Later, Tkachenko returned to the post of head coach three times, but he failed to return the team to the RPL. And only after becoming an assistant to Ignashevich, the 69-year-old specialist finally achieved his goal.
Metalist captain and acting head coach of the Ukrainian national team
Leonid Tkachenko was born on October 1, 1953 in a military family in Crimea, from where he moved first to the GDR, and then to Kaliningrad, where he began to take his first steps in football. He was a leading figure in Zhytomyr Avtomobilist and Kharkov Metalist.
In 1981, as team captain, he helped Metalist win the First League and win a ticket to the elite division. Two years later, with the Kharkiv team, he reached the final of the USSR Cup and in the same year ended his career at the age of 30 due to conflicts in the team.
Having hung up his boots, he immediately entered the Metallist coaching staff, having received a matching offer from Yevgeny Lemeshko. Three years later he became the team leader, and two years later he replaced the same Lemeshko on the coaching bridge.
Under Tkachenko Metallist moved from Soviet to Ukrainian football. In the inaugural season, the Kharkiv team reached the final of the Ukrainian Cup, where they only lost to Chernomorets in extra time.
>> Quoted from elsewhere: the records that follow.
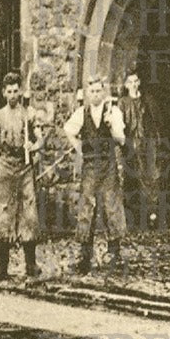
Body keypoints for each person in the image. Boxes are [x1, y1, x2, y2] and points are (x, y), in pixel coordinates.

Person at [63, 76, 126, 273]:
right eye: (92, 92)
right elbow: (68, 129)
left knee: (111, 206)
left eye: (99, 91)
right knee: (87, 207)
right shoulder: (82, 113)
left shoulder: (113, 111)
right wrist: (79, 148)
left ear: (104, 92)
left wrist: (111, 126)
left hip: (108, 165)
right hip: (90, 165)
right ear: (88, 94)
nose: (95, 95)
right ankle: (84, 255)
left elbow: (121, 139)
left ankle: (114, 253)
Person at [0, 72, 43, 281]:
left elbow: (40, 140)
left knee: (29, 212)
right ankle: (2, 267)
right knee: (4, 213)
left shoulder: (29, 114)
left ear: (20, 91)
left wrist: (33, 145)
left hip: (25, 167)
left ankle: (31, 264)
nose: (12, 95)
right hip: (5, 167)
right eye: (8, 91)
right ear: (3, 93)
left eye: (15, 91)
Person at [117, 71, 163, 230]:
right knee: (130, 180)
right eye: (131, 82)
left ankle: (152, 216)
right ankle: (132, 219)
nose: (134, 84)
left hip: (147, 145)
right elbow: (119, 125)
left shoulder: (148, 100)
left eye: (136, 81)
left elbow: (157, 123)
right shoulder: (122, 103)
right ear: (126, 85)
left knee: (150, 179)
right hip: (130, 146)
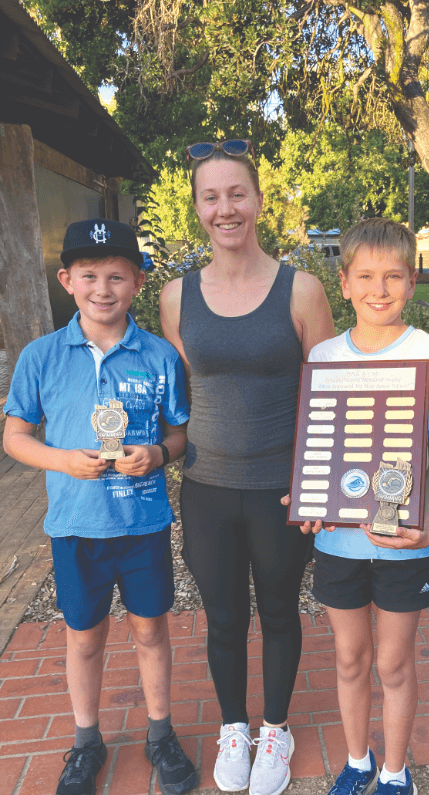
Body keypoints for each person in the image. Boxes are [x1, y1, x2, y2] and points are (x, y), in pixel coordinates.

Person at [159, 140, 335, 795]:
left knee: (281, 610)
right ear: (199, 207)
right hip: (206, 489)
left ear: (258, 201)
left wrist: (317, 484)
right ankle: (235, 726)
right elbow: (178, 397)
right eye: (212, 196)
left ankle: (277, 728)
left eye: (237, 193)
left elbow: (329, 399)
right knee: (224, 616)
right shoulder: (176, 296)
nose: (225, 207)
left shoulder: (303, 290)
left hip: (279, 491)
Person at [3, 219, 197, 795]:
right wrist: (63, 461)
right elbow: (14, 436)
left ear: (137, 282)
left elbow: (180, 436)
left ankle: (159, 734)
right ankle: (87, 741)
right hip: (75, 527)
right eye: (89, 276)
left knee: (151, 631)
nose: (103, 289)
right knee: (83, 637)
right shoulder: (41, 357)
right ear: (68, 280)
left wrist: (158, 453)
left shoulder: (159, 355)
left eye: (116, 276)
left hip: (142, 525)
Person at [284, 217, 429, 795]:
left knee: (393, 664)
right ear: (343, 283)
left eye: (394, 275)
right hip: (337, 542)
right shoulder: (323, 356)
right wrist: (308, 495)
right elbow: (317, 447)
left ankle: (395, 771)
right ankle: (358, 761)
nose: (380, 288)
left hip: (405, 544)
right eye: (365, 275)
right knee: (349, 660)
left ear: (412, 282)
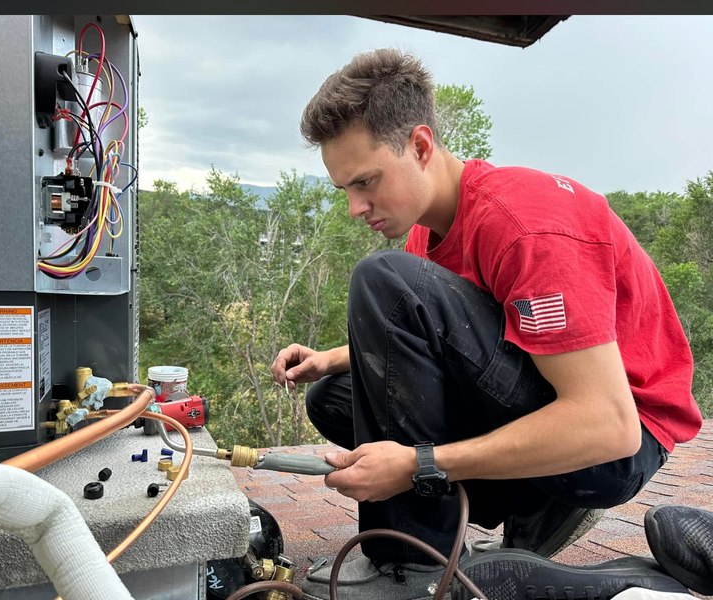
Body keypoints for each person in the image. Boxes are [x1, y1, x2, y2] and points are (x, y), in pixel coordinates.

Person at [270, 48, 704, 600]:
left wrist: (420, 465)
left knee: (383, 278)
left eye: (366, 182)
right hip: (559, 405)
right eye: (346, 189)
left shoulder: (526, 226)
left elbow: (608, 424)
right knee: (332, 396)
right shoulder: (429, 230)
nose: (356, 206)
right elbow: (446, 339)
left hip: (617, 445)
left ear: (421, 146)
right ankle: (525, 510)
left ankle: (412, 563)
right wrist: (329, 358)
Viktor Prokopenko offered Tkachenko the position of his assistant in the Ukrainian national team. After the resignation of Viktor Evgenievich, the Metalist helmsman, along with Nikolai Pavlov, had a struggle in the acting status. head coach of the national team (1:1 with Belarusians).
I went to Iraq, but ended up in Shepetovka
In 1993, the Malyshev factory, which took care of Metalist’s fate, had to sell the club to businessman Dmitry Drozdnik due to financial problems, with whom the head coach did not work out. Tkachenko was fired.
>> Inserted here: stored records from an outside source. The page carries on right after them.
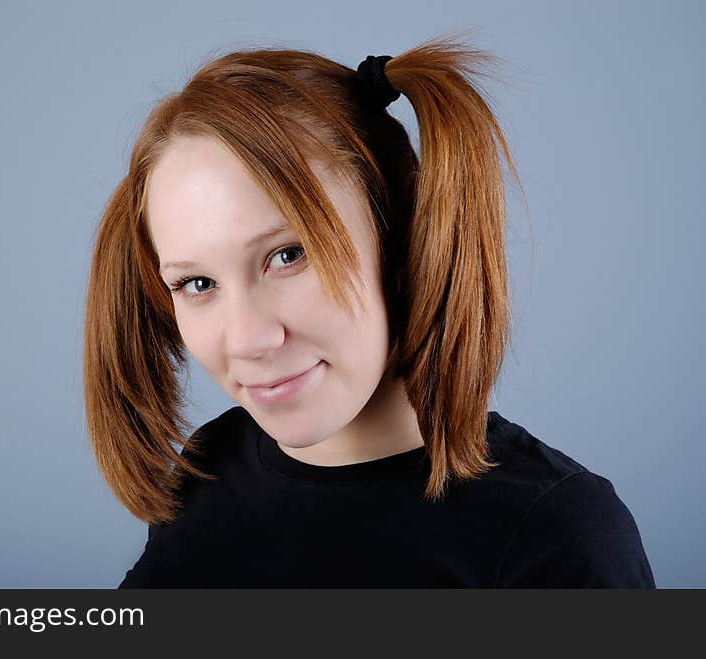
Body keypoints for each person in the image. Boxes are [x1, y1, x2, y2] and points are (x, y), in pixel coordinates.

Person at [83, 35, 656, 587]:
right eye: (198, 282)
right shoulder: (211, 464)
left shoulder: (558, 537)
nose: (248, 340)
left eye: (290, 254)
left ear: (405, 236)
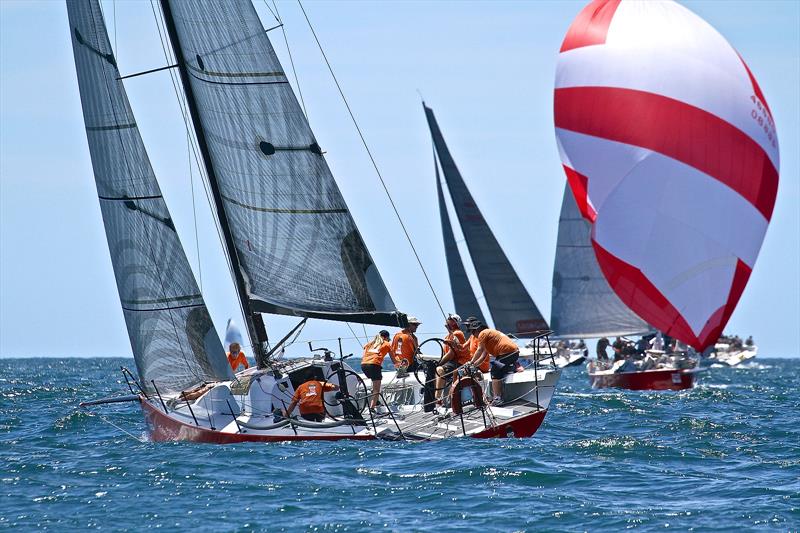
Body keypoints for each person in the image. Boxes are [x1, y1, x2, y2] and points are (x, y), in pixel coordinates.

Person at [469, 322, 519, 406]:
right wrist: (473, 365)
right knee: (499, 368)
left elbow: (479, 350)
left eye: (473, 332)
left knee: (495, 371)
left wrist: (471, 362)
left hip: (507, 353)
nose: (472, 334)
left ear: (477, 330)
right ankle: (513, 367)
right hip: (512, 353)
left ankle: (497, 399)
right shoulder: (488, 338)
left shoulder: (483, 333)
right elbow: (483, 357)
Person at [434, 315, 468, 405]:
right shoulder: (448, 336)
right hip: (452, 362)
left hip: (460, 362)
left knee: (439, 370)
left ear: (455, 323)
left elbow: (450, 354)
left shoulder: (457, 333)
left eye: (450, 319)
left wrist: (438, 364)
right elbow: (446, 354)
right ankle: (440, 398)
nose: (447, 319)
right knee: (433, 370)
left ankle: (437, 399)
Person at [360, 330, 393, 410]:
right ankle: (372, 408)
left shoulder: (370, 344)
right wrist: (399, 365)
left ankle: (376, 402)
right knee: (376, 389)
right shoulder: (387, 344)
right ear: (386, 337)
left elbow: (364, 353)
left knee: (374, 381)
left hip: (364, 365)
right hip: (374, 365)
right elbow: (393, 358)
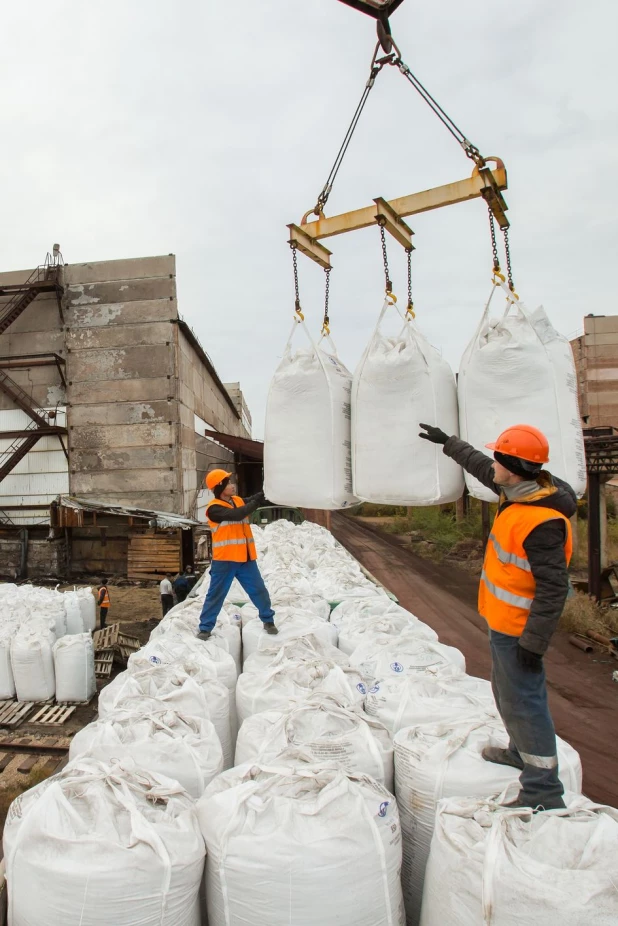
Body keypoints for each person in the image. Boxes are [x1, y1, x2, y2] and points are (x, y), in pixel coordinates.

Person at [419, 422, 575, 811]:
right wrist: (449, 443)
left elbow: (554, 588)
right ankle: (519, 753)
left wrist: (533, 644)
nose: (492, 465)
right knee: (506, 695)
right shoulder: (520, 491)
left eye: (498, 459)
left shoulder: (542, 522)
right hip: (502, 622)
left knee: (525, 702)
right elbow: (478, 465)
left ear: (512, 466)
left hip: (520, 632)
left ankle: (542, 791)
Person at [197, 469, 277, 641]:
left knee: (259, 590)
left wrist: (267, 492)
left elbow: (249, 502)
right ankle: (205, 628)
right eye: (228, 482)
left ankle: (268, 620)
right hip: (225, 560)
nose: (233, 485)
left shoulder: (237, 501)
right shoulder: (214, 509)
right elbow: (238, 514)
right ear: (220, 487)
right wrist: (257, 501)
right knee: (216, 594)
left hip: (245, 559)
Leonid Ivanovich was about to go to work in Iraq, but just before the flight, he was intercepted by the president of Shepetovsky Tempo, who later played in the Premier League. Temp finished his first season under Tkachenko in ninth place, drawing with Dynamo, and also beating Shakhtar and Dnipro.
The next season was unsuccessful from the start. As a result of the championship, the Shepetovites were relegated to the First League, and Tkachenko, who was fired after the first round, returned to Kaliningrad, where he began to make Baltic history, which we have already mentioned.
The period in the Baltic Tkachenko alternated with work in some modest Russian clubs such as Sokol, Sever and Petrotrest, and in 2000 he was again brought to Metallist. However, the Ukrainian mature championship turned out to be too difficult for the coach. After only a dozen matches, the specialist left the club.
In the fall of 2018, Tkachenko was diagnosed with cancer. The operation was successfully completed. By the way, his son died of oncology and was first buried in Kharkov, until his father started a reburial in Kaliningrad, in the cemetery where Tkachenko’s parents were buried.